Setting up a specialist division to tackle white- collar crime would be an “enormous” task and an “extraordinary challenge”, the office responsible for monitoring corporate compliance has said, writes Pádraig Hoare.
The Office of the Director of Corporate Enforcement (ODCE) was responding after the Central Bank said this week it would support the setting up of a specialist division in light of “understandable public concern” around white-collar crime and the banking crash.
The Central Bank had issued its views following the publication of paper by the Law Reform Commission on regulatory enforcement and corporate offences, which said a dedicated unit would allow for more effective investigation and prosecution of white-collar offences.
The Central Bank declined to say what role the ODCE would have in any new unit but did say co-operation between various agencies would be welcome.
However, the ODCE said that while it would be “generally supportive” of any measures to more effectively tackle white collar crime, it was “difficult to offer a definitive view” of what the Central Bank envisaged.
It said there already existed a number of statutory bodies with the power to conduct criminal investigations into white collar crime, including the Central Bank itself.
An ODCE statement said: “The centralisation of some or all aspects of the investigation of white-collar crime into a single body or unit would require the transfer of very significant responsibilities from a wide range of bodies.
“Given the breadth and complexity of the various legislative codes involved, the remit of any resulting entity would be enormous.

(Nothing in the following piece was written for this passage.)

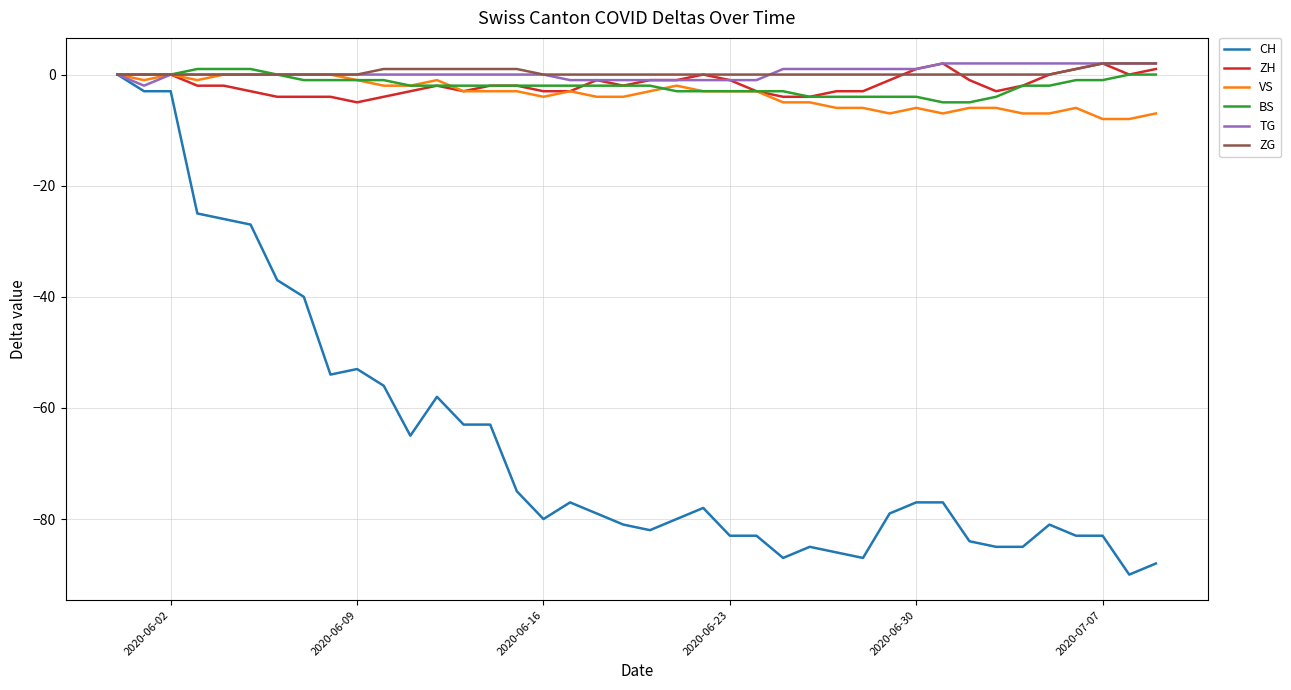

What is the minimum value shown in the chart?

-90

Consequently, maintaining the levels of specialist knowledge required to effectively investigate and enforce each aspect of such a broad remit would present an extraordinary challenge for a single investigative agency.”
The ODCE said setting up such a division could be very costly.
“The programme required to amend the various codes of legislation would be likely to be both complex and highly resource intensive and as such would likely require a significant cost-benefit analysis,” it said.
Before “more radical proposals for reform in the area of white-collar crime are adopted”, the ODCE said, “there must first be an understanding of what that term potentially encompasses and of the potential implications of such proposals”.
It said: “The term white collar crime would generally be understood to include criminal offences under a range of legislative codes including for example the companies acts, the taxes acts, criminal justice legislation on theft and fraud, anti-money laundering legislation, competition law, financial services legislation — including, amongst others, the Central Bank and insurance acts as well as legislation relating to regulated securities markets — and legislation relating to bribery and corruption.”
On a broader interpretation, the ODCE said the term white-collar crime extends to health and safety law and to legislation governing standards in public office.
It said the prosecution of serious offences could only be initiated by the Director of Public Prosecutions
“Thus responsibility for prosecution of serious crime — including white-collar crime — already resides in a single body.”